[Jerry of the Islands by Jack London]@TWC D-Link book
Jerry of the Islands

CHAPTER XVIII
5/22

The day, in truth, was the night, a black night, a night so black under a cloud-palled sky that a tree-trunk could not be seen an eighth of an inch beyond one's nose.

And the Annos descended on Nalasu's clearing, a dozen of them, armed with Sniders, horse pistols, tomahawks and war clubs, walking gingerly, despite their thick sandals, because of fear of the thorns which Nalasu no longer planted.
Jerry, sitting between Nalasu's knees and nodding sleepily, gave the first warning to Nalasu, who sat outside his door, wide-eyed, ear-strung, as he had sat through all the nights of the many years.

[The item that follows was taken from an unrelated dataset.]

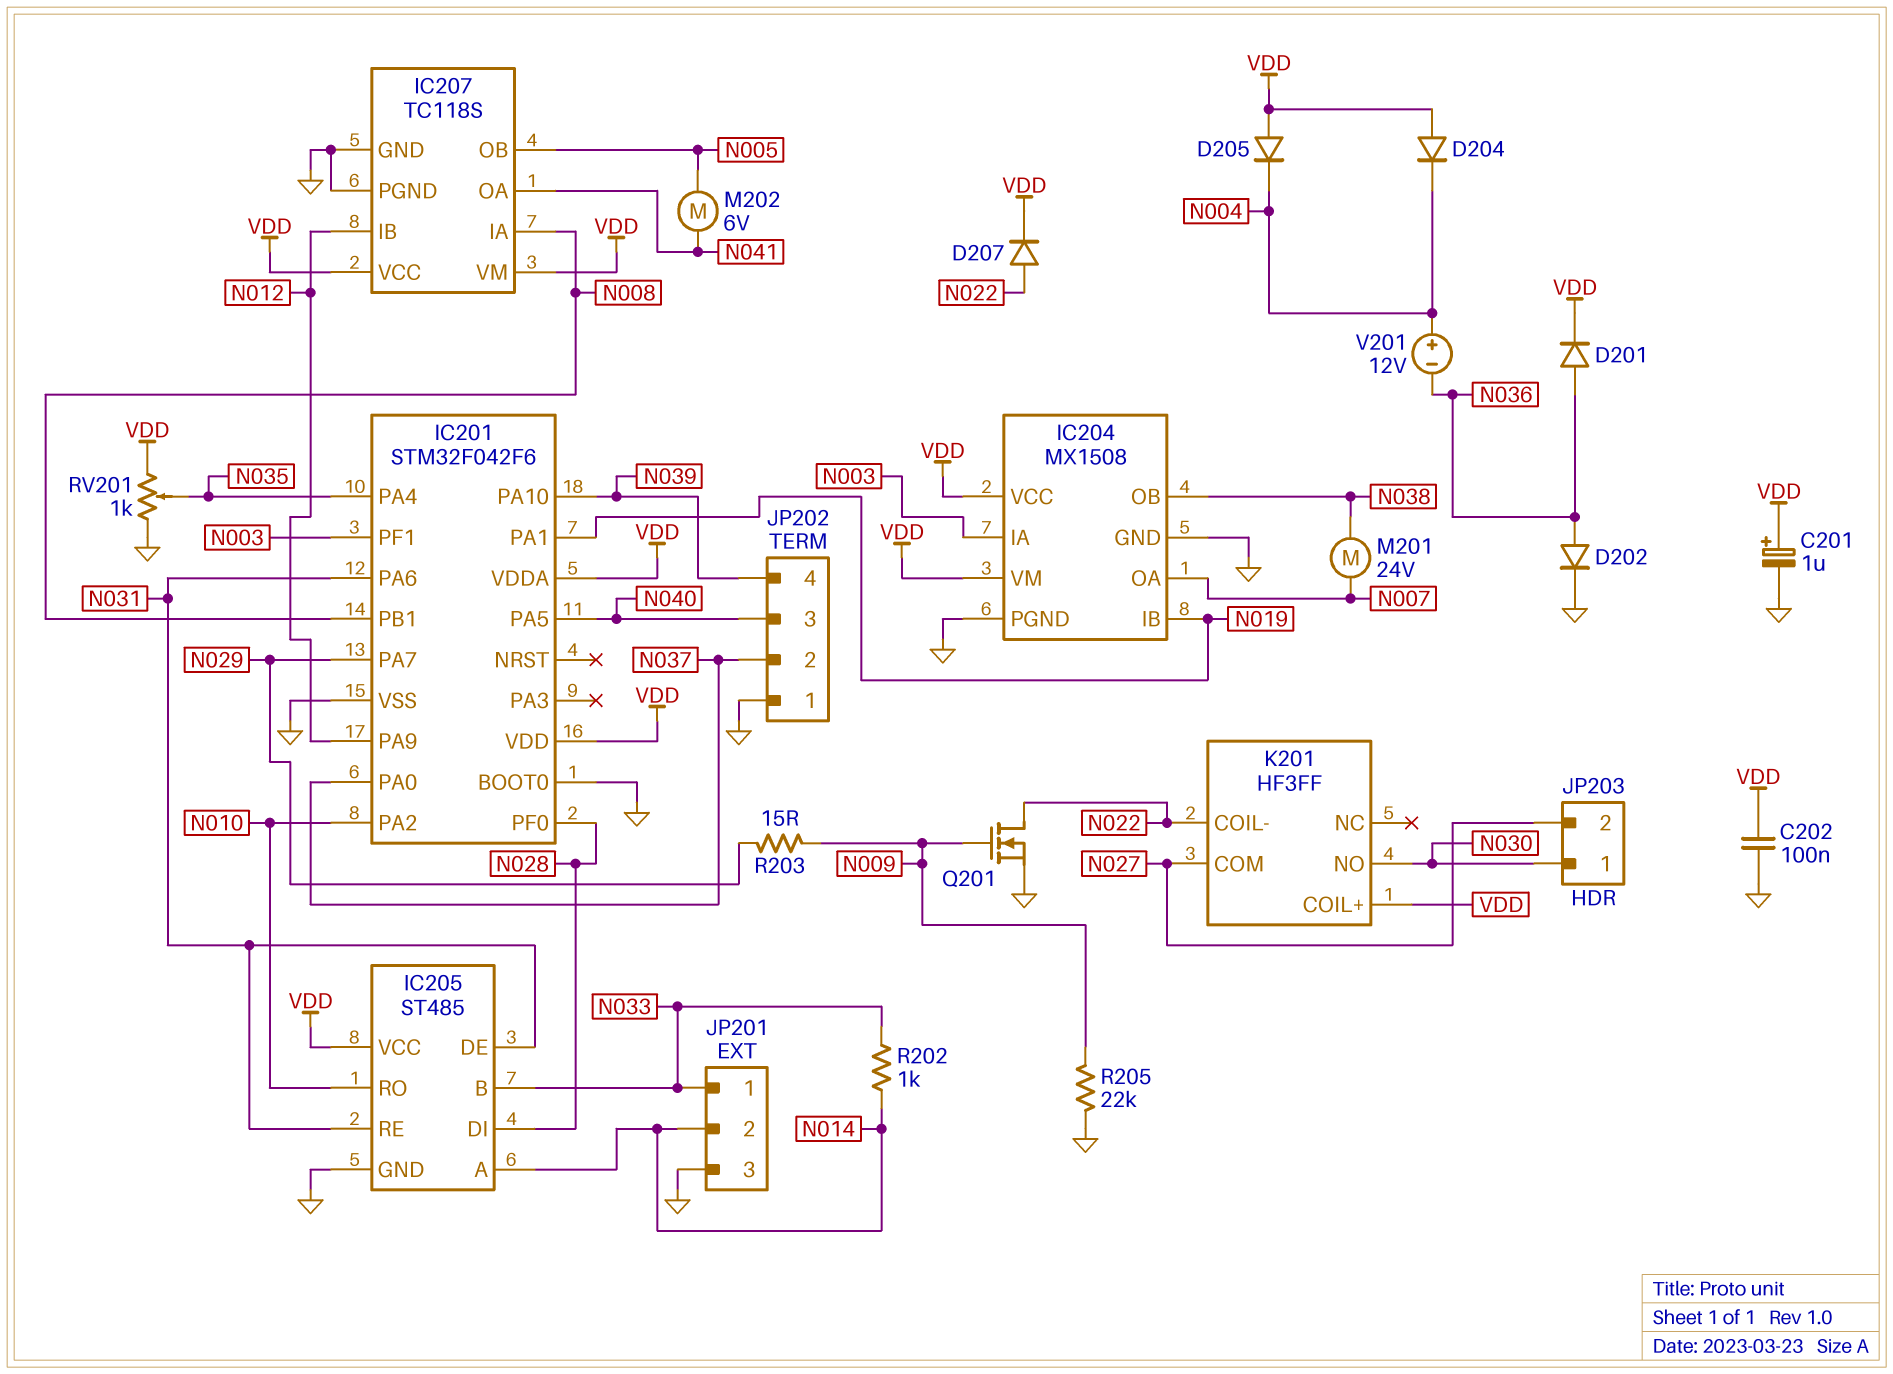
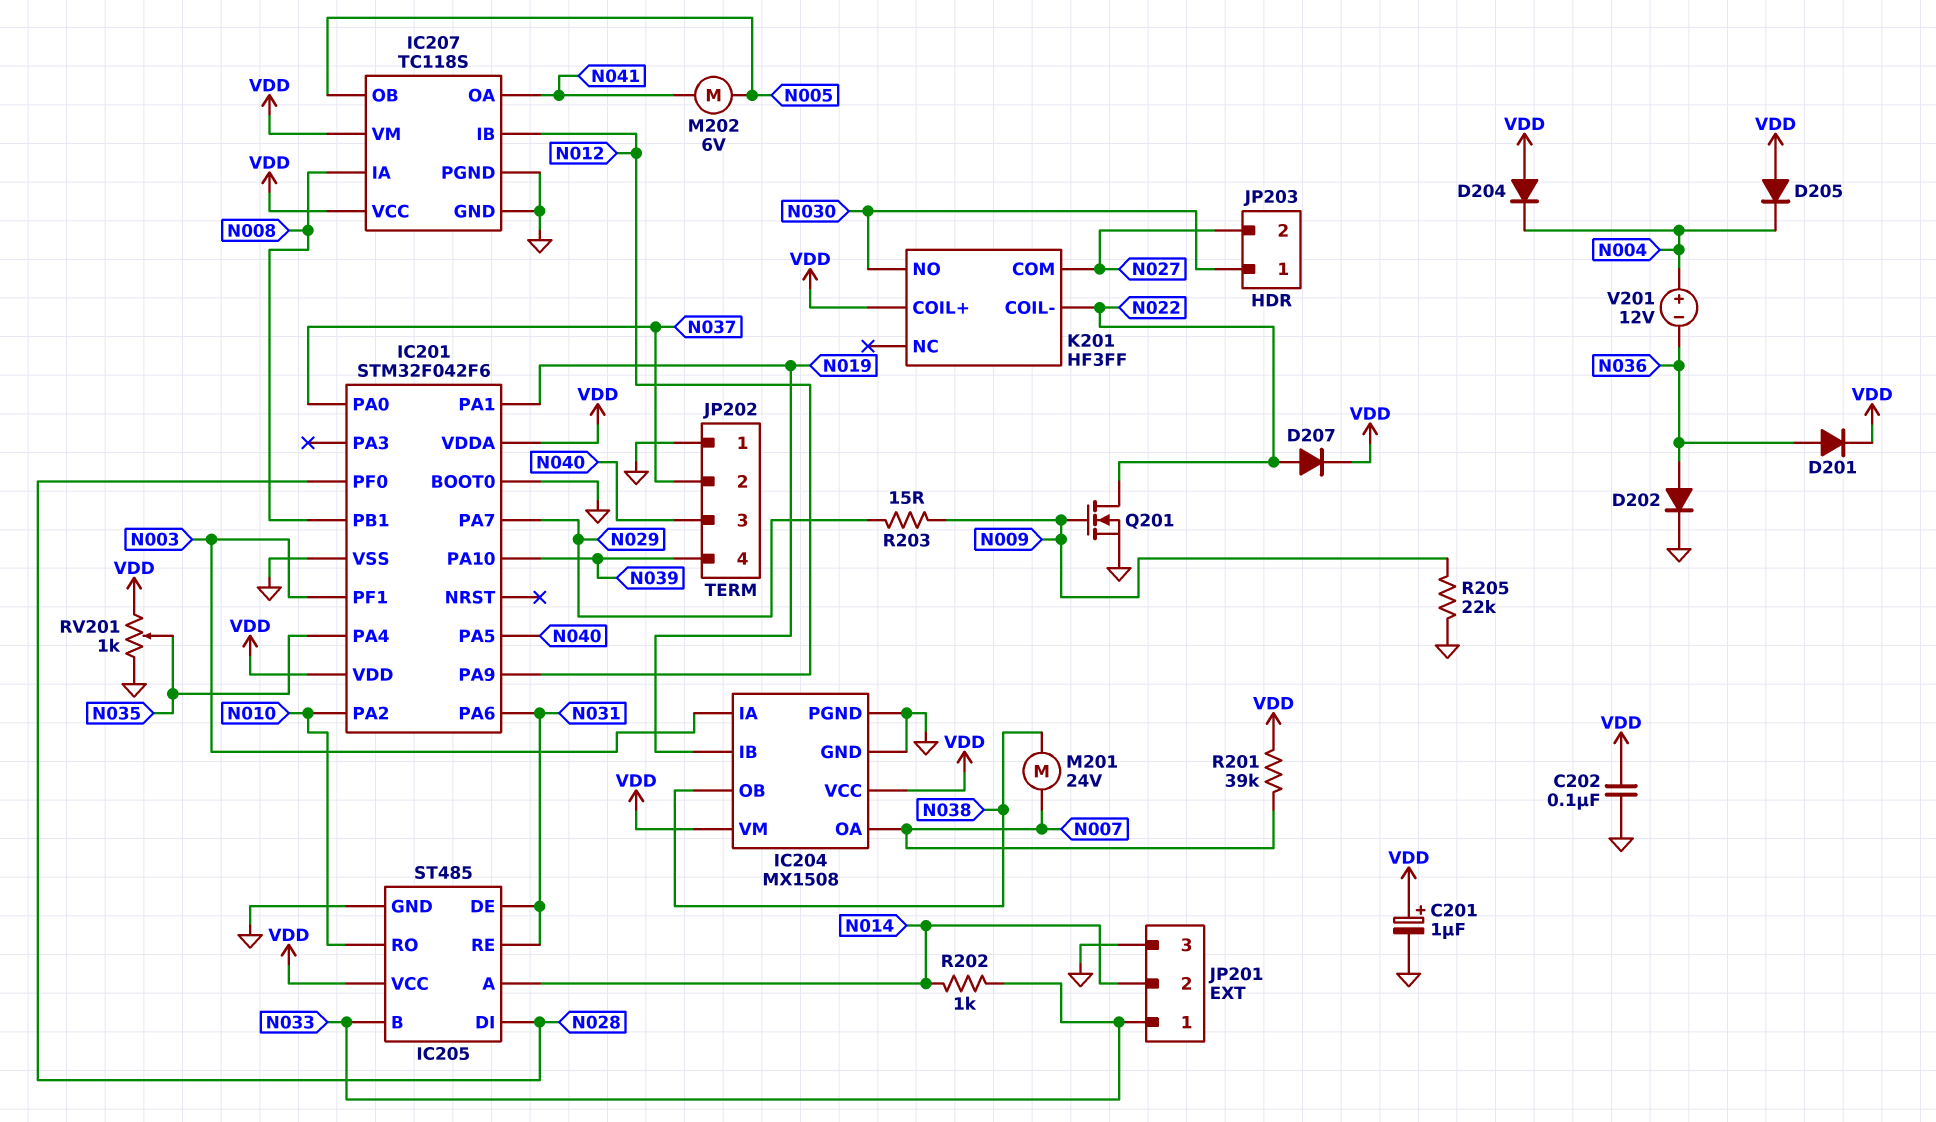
R201: none -> 39k (N007, VDD)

He listened still more tensely through long minutes in which he heard nothing, at the same time whispering to Jerry for information and commanding him to be soft-spoken; and Jerry, with whuffs and whiffs and all the short-hand breath-exhalations of speech he had been taught, told him that men approached, many men, more men than five.
Nalasu reached the bow beside him, strung an arrow, and waited.

At last his own ears caught the slightest of rustlings, now here, now there, advancing upon him in the circle of the compass.

Still speaking for softness, he demanded verification from Jerry, whose neck hair rose bristling under Nalasu's sensitive fingers, and who, by this time, was reading the night air with his nose as well as his ears.